The estimates are that it's anywhere from 10000 to 30000 square miles which is compared to the 3.8 million square miles of the continental USA an absolute pittance. Doing this by tightbeaming the output of an equivalent solar installation in space is ridiculous.

2 comments

Agriculture is 44% of US land, PV on an area <1% is enough to power America. And this 1% can (and should) be deployed in deserts
Not to mention we can make dual use of existing land in the form of roof top solar.

The roof of every single new big box store should be covered in solar panels and we should start covering large parking lots in them too. Shaded parking that powers the area would be sweet.

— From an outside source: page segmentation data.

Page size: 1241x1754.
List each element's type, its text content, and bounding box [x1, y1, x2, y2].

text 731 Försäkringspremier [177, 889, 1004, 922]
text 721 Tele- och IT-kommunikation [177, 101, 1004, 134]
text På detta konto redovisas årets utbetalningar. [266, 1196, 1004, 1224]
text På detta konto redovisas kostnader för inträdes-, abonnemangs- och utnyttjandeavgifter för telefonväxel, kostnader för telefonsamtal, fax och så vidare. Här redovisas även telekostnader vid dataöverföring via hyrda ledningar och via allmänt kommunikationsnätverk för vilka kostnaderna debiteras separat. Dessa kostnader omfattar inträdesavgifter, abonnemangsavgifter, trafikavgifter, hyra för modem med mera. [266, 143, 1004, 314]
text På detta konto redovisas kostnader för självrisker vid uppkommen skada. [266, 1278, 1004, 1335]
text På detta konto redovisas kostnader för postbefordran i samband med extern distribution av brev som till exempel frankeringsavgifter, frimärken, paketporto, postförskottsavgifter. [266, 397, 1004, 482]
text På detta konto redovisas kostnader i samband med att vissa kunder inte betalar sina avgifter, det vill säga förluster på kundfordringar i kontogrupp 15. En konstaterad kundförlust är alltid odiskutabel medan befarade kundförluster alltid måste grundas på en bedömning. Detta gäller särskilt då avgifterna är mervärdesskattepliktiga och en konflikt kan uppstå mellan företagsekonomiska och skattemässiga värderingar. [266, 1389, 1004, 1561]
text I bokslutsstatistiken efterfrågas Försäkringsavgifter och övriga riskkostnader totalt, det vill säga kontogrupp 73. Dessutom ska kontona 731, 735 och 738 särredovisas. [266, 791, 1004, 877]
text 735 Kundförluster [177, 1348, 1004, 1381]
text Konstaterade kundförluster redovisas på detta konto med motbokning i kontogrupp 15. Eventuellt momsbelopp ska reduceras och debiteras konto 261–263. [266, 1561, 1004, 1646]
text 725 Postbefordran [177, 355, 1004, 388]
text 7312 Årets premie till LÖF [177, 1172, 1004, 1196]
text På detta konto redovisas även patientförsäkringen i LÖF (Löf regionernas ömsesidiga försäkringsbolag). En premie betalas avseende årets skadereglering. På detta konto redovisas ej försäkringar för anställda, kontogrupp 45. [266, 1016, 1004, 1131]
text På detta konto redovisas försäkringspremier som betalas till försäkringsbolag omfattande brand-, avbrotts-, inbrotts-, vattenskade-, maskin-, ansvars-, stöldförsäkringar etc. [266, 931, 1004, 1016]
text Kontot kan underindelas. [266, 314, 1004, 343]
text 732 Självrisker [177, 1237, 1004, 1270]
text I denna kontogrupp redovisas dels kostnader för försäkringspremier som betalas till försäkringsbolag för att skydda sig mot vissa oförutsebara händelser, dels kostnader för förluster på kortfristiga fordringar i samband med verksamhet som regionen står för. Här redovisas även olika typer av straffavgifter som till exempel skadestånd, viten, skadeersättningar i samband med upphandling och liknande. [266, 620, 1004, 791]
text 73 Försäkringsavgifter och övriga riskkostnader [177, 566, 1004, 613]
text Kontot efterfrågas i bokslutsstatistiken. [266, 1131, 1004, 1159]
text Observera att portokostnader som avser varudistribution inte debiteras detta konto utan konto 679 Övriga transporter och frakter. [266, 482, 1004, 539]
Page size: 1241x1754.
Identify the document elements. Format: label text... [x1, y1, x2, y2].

Come to South Africa where the government is unable to provide reliable electricity to the country. Almost all new developments come with rooftop solar, and quite a few large parking lots in my hometown got covered with solar arrays for shade.
> Agriculture is 44% of US land, PV on an area <1% is enough to power America

There is even a potential convergence: https://en.wikipedia.org/wiki/Agrivoltaics

Sure, on a per square foot basis, but the requirements and limitations are decidedly different. I wouldn't dismiss it out of hand, at least not on a 10-30 year time frame.
Not to mention you get a 30% boost in solar insolation by snagging the light before it goes through the atmosphere, plus you don't have the resistive losses due to heat building up in a land-based solar cell.
And how do you propose to move that power losslessly across your downlink? Those losses will likely be far larger than the 30% gain.

Getting rid of waste heat in space is harder than it is on earth!